C. Keith Collins’s dulcian (a Baroque-era ancestor of the bassoon) and Barbara Krumdieck’s Baroque cello playing were rich and tender in the lower registers, notably in their performance in Johann Michael Nicolai’s Sonata á 2: Violino é Fagotto. They were each able, throughout different works on the program, to provide stable, chordal outlines, but also deft and light harmonic motives as well. Collins even performed on a very impressive bass dulcian, humorously taking the opportunity to “sneak” the instrument into the performance area during Perry’s reading – appropriately during the part about Quixote’s “giants” (windmills).

The especially showy Sonata á due violini con Basso continuo from Antonio Bertali was an excellent representation of the low strings’ synchronicity in the three-part basso, during which they were joined by William Simms’ delicate yet resonant theorbo (which is a Baroque-era stringed instrument, in effect a bass lute). Simms provided a beautiful, darkly resonant sound in his theorbo playing throughout, but occasionally switched to the baroque guitar, a soft, mellow version of its modern counterpart.

While Heartland Baroque has ties to North Carolina, its members are from Indiana, California, and Maryland, and have performed in many different settings together, most recently a residency at the Avaloch Farm Music Institute, and the 2018 North Carolina H.I.P. Music Festival. However, local guest artists on this particular tour were essential parts of the program. Janelle Davis on Baroque viola added an extra layer of complexity and warmth to string features, especially prominent and impressive in her repeating flourishes in a rousing march section of Telemann’s Suite. Lance Pedigo’s battery of unique Baroque percussion instruments added an extra patina of authenticity, with joyful, rustic tambourine, castanets, and robust fanfares on drums of different sizes. There was even the lovely novelty of a wind machine during the Telemann suite, giving another loving nod to the iconic windmills of the story.
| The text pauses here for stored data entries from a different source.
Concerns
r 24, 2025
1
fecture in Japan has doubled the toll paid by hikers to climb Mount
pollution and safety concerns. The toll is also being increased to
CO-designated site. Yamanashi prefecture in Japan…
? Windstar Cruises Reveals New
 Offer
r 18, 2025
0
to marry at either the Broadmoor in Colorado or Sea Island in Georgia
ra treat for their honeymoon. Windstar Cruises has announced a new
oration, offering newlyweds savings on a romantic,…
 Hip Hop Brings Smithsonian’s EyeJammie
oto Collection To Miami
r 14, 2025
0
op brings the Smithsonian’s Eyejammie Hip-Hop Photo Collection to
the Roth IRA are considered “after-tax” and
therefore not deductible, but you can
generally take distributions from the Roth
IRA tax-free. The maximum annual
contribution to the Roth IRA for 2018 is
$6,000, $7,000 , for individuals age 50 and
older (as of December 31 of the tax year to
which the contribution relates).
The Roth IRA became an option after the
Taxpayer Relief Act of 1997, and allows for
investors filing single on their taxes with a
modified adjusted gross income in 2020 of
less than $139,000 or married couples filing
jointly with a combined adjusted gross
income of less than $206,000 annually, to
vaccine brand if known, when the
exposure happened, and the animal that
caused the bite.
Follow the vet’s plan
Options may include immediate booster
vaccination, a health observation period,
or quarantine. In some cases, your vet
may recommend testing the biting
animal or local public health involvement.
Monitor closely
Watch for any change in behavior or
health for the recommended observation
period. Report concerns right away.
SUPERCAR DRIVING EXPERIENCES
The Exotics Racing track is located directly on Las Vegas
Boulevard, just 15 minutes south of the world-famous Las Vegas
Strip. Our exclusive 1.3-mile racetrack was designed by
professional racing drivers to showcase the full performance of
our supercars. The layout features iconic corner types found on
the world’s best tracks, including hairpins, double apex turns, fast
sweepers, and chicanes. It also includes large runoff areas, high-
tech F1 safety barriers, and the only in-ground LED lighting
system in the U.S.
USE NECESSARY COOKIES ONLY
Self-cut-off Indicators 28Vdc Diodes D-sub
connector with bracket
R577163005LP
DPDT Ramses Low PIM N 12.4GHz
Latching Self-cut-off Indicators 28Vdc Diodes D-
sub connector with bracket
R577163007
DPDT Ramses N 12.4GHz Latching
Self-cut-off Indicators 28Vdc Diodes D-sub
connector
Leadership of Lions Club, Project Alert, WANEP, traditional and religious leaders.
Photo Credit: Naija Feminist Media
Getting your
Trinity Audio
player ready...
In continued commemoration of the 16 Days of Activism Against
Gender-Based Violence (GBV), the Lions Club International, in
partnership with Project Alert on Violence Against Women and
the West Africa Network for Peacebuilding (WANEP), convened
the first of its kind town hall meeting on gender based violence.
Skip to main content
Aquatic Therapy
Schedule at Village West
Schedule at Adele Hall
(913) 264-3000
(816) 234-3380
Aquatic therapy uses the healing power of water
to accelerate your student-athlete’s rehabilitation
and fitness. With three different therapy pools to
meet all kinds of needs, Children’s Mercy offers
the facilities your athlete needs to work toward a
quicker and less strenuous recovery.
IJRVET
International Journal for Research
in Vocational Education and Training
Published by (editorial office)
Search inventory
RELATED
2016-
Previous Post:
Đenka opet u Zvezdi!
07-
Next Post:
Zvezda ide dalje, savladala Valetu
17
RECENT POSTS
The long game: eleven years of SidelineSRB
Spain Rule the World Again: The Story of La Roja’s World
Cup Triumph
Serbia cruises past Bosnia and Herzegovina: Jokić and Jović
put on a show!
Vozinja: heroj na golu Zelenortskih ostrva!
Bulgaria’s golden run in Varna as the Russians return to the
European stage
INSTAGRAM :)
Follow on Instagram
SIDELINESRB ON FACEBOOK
The storytelling style of program seems to work well for this ensemble, as seen in its previous program, “The Winged Lion and The Unremembered Sea,” which was comprised of music by 17th-Century Venetian composers, and the words of Mark Twain from Innocents Abroad, which was inspired by his 1867 Venetian excursion. Presenting programs in this way allows for full immersion in the era, with clear, descriptive pictures that evoke relatable feelings and breathe new life into early music. I found it easier to engage with Wild Giants than other early music programs, having been provided some images, a style of language, and some similar musical works that I could then compare and contrast. While historically-informed performances are essential to preserving early music styles and traditions, Heartland’s storytelling programs go the extra mile by injecting fun and engaging context among the works.